---------- Information
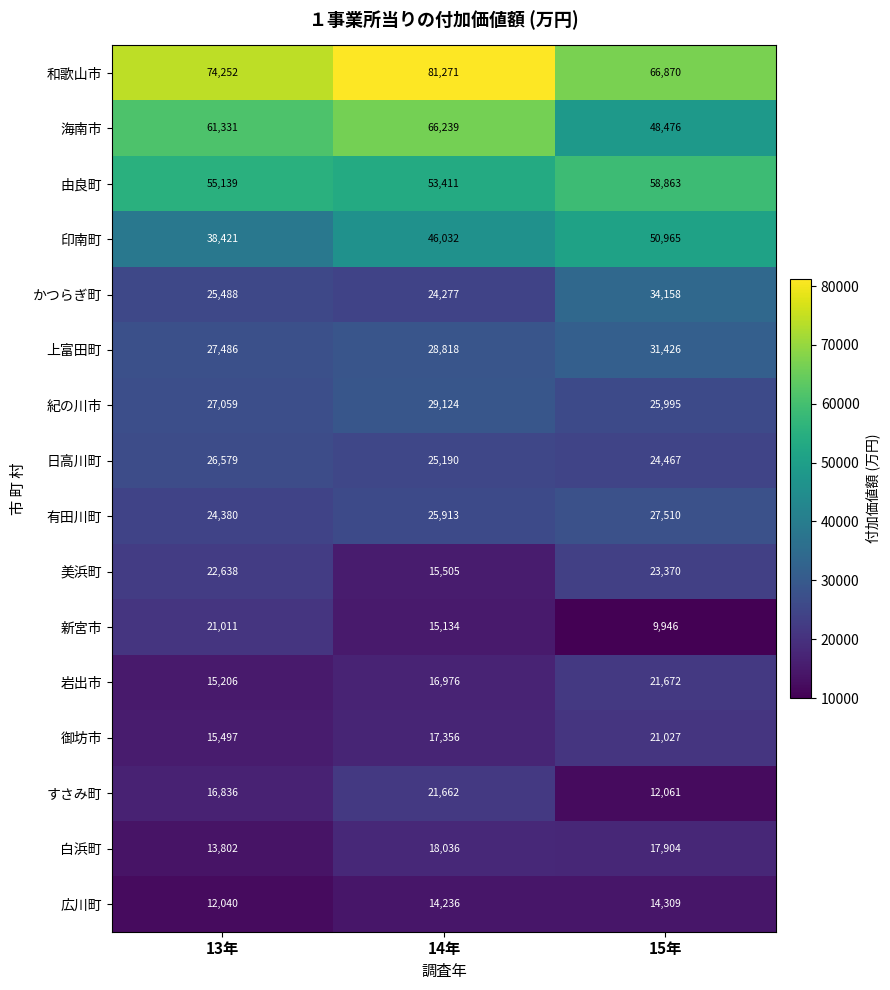

At which label is 紀の川市 closest to 27559?

13年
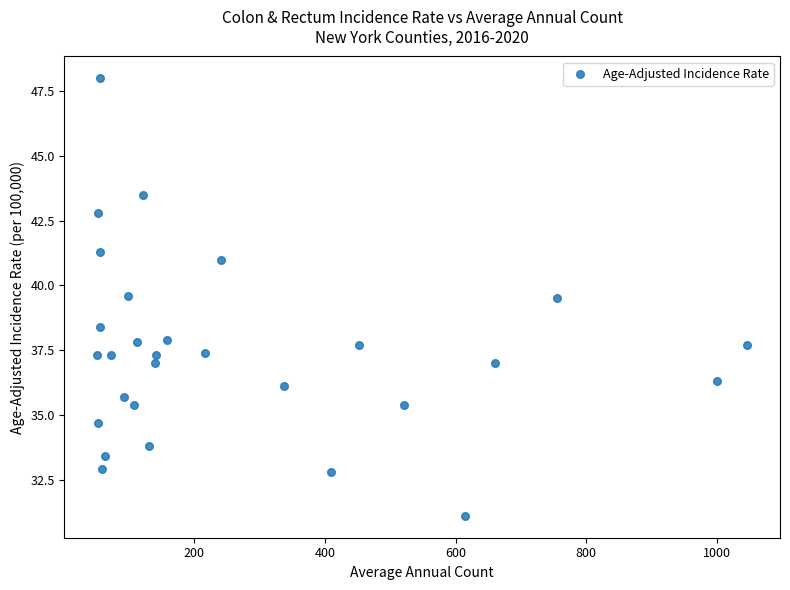

What is the range of Y values (max minus min)?

16.9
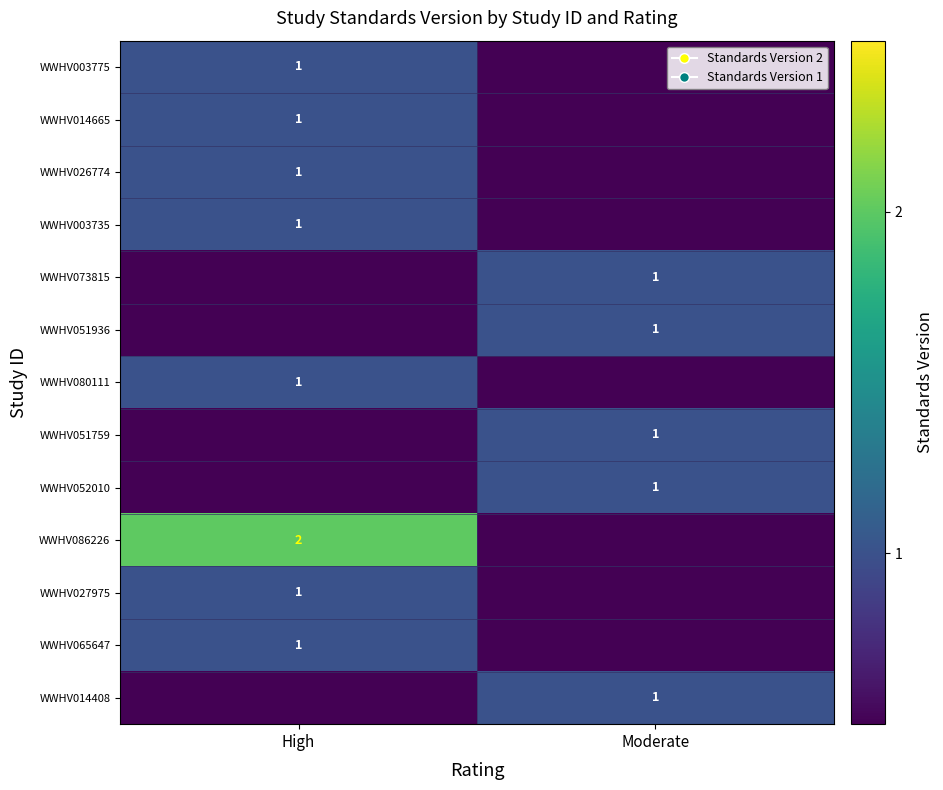

True or false: WWHV065647 has a value of 0 at High.

False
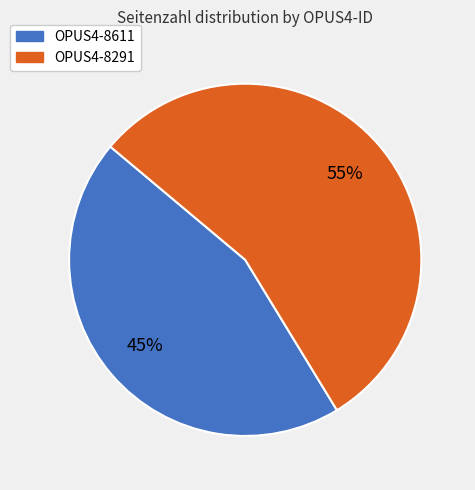

Which slice is the smallest?

OPUS4-8611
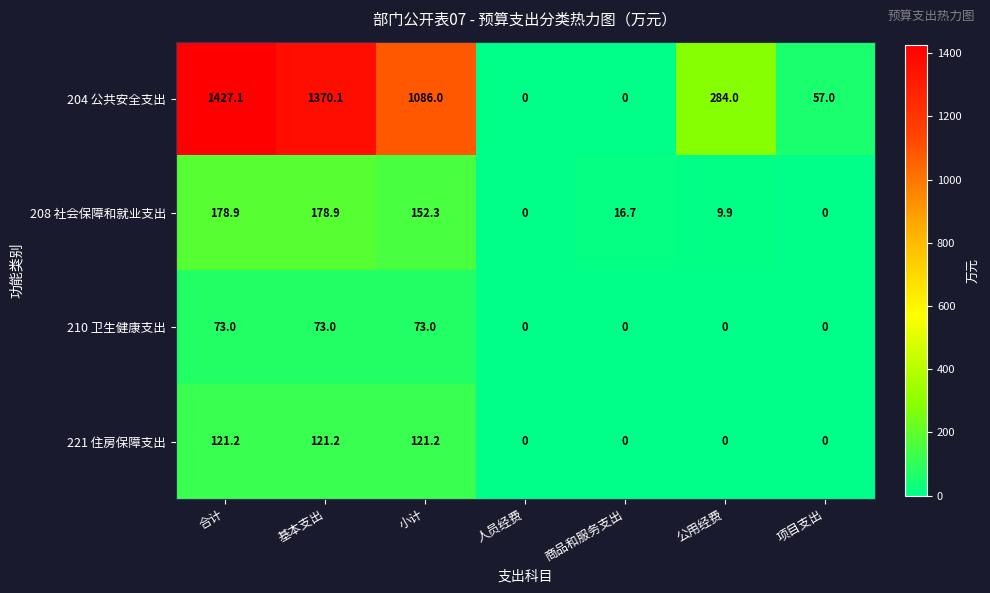

Is it true that 221 住房保障支出 equals 79.6 at 基本支出?

False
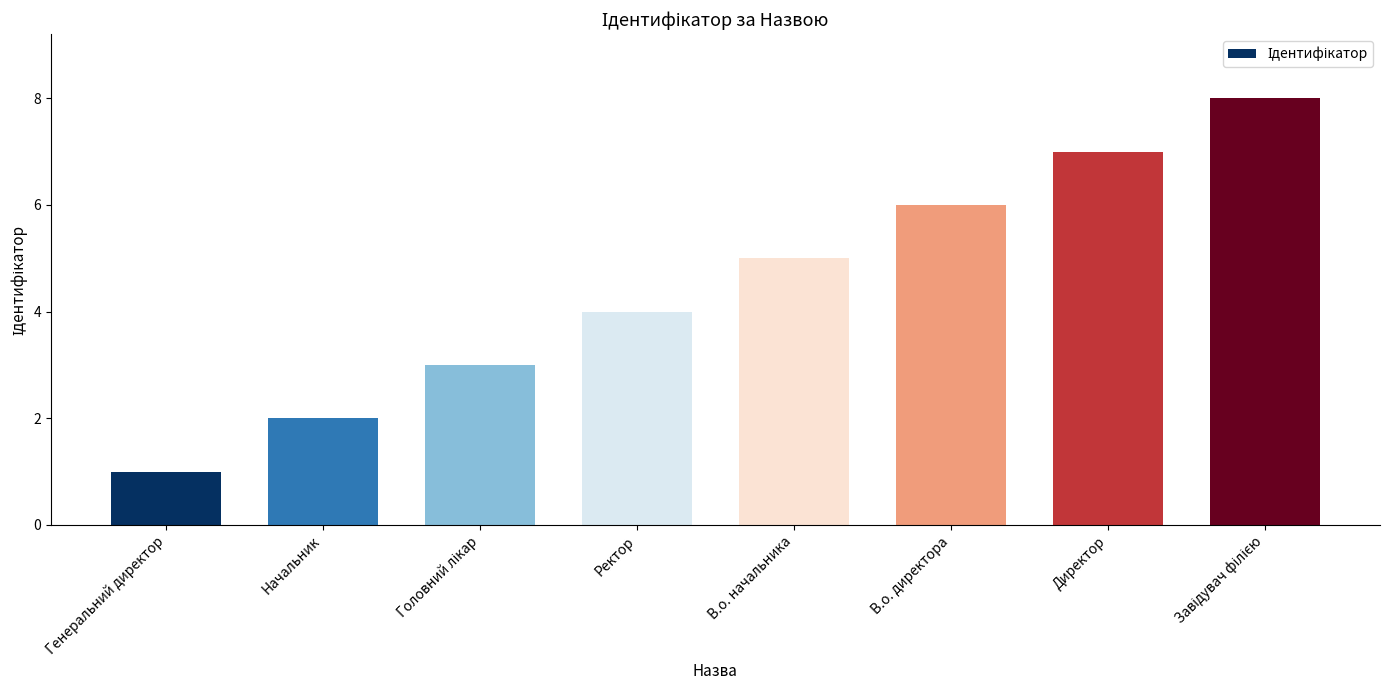

The value at Генеральний директор is 1. True or false?

True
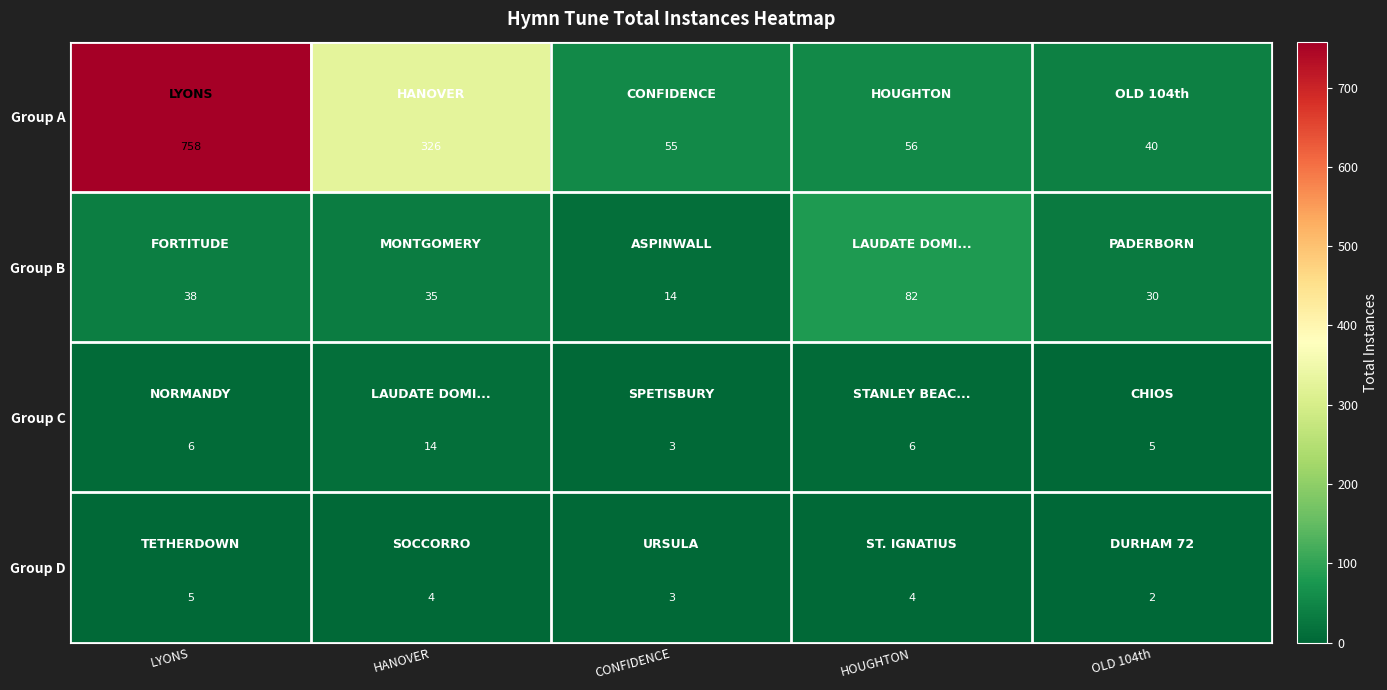

What is the spread (max minus min) of values at CONFIDENCE?

52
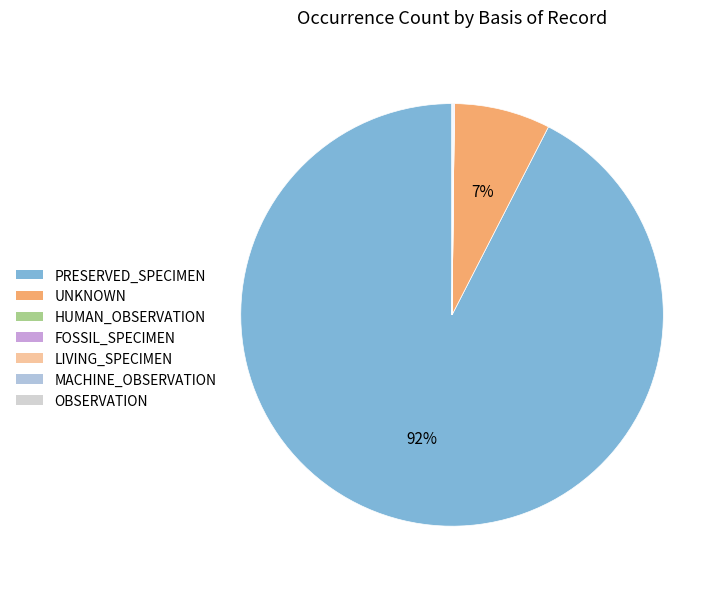

What is the ratio of the value at MACHINE_OBSERVATION to the value at HUMAN_OBSERVATION?

68.0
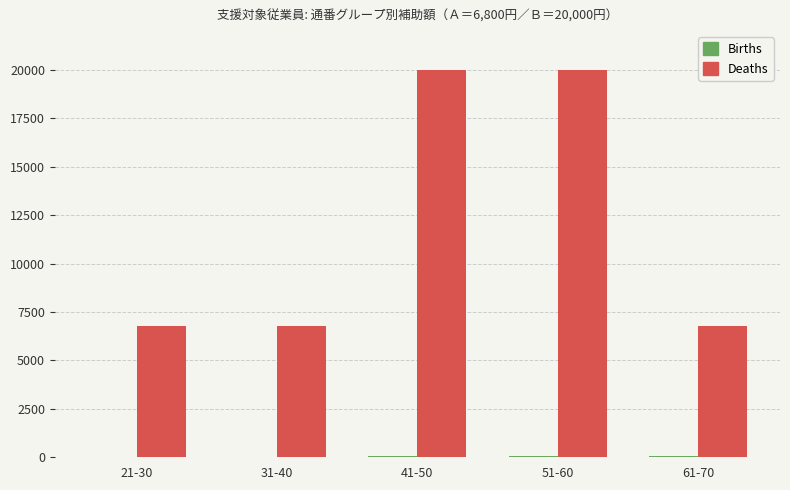

What is the average value of the Deaths series?

12080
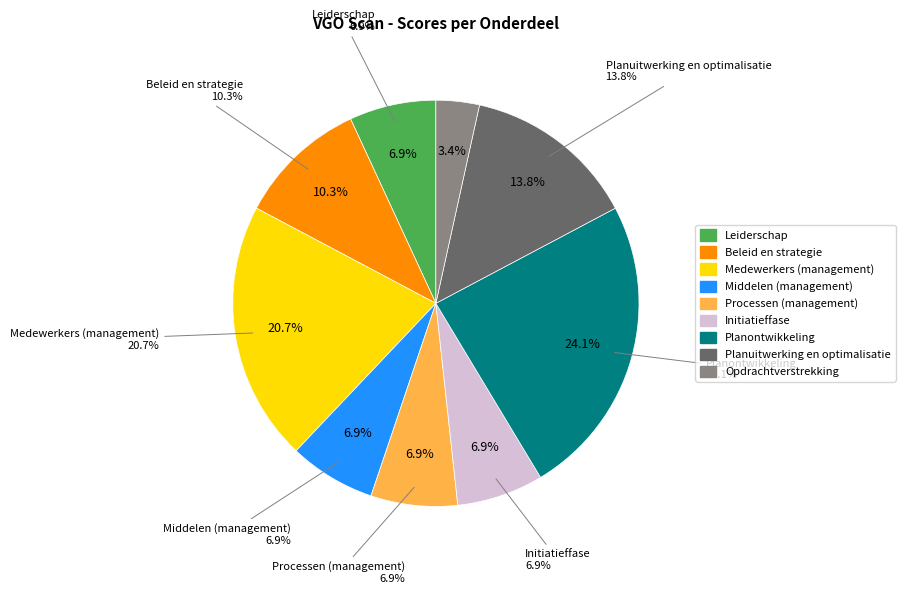

Rank the categories by value from lowest to highest.

Opdrachtverstrekking, Leiderschap, Middelen (management), Processen (management), Initiatieffase, Beleid en strategie, Planuitwerking en optimalisatie, Medewerkers (management), Planontwikkeling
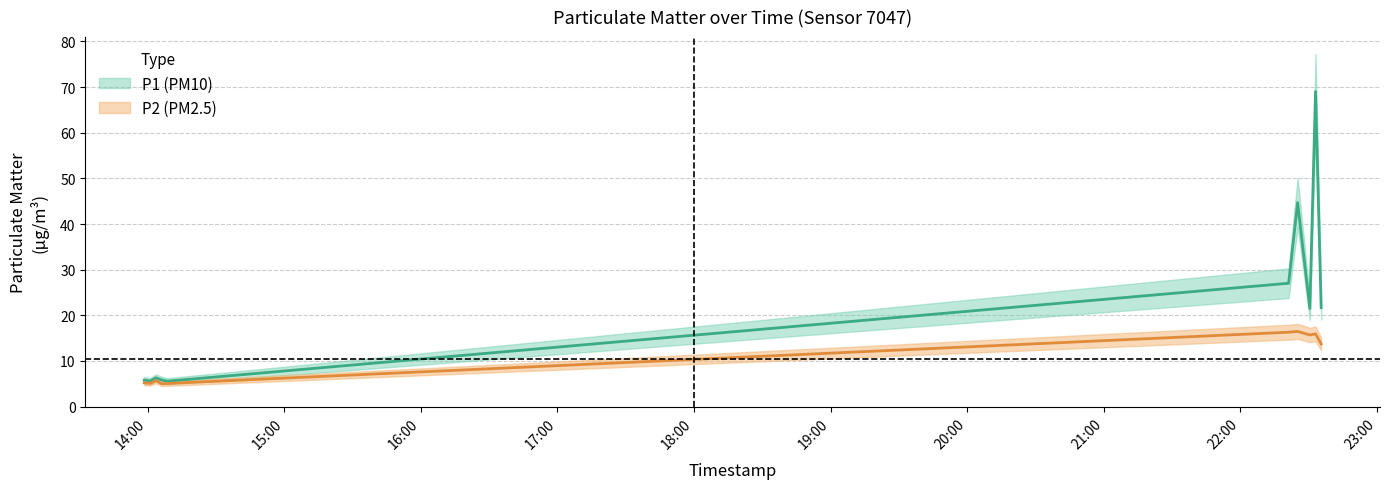

What is the difference between the maximum and minimum values in the P2 series?

11.5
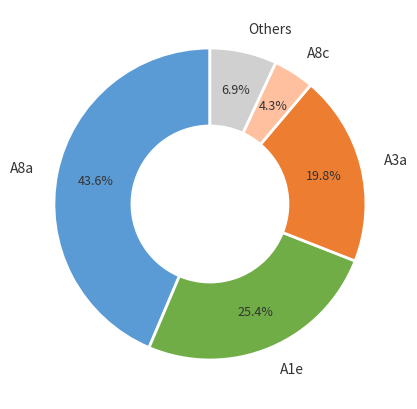

Count the number of slices in the pie.

5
--------------------
Reproduce every record above word for word, leaving out the pictures.

Your solution
At which label is 紀の川市 closest to 27559?

13年

What is the range of Y values (max minus min)?

16.9

True or false: WWHV065647 has a value of 0 at High.

False

Which slice is the smallest?

OPUS4-8611

Is it true that 221 住房保障支出 equals 79.6 at 基本支出?

False

The value at Генеральний директор is 1. True or false?

True

What is the spread (max minus min) of values at CONFIDENCE?

52

What is the ratio of the value at MACHINE_OBSERVATION to the value at HUMAN_OBSERVATION?

68.0

What is the average value of the Deaths series?

12080

Rank the categories by value from lowest to highest.

Opdrachtverstrekking, Leiderschap, Middelen (management), Processen (management), Initiatieffase, Beleid en strategie, Planuitwerking en optimalisatie, Medewerkers (management), Planontwikkeling

What is the difference between the maximum and minimum values in the P2 series?

11.5

Count the number of slices in the pie.

5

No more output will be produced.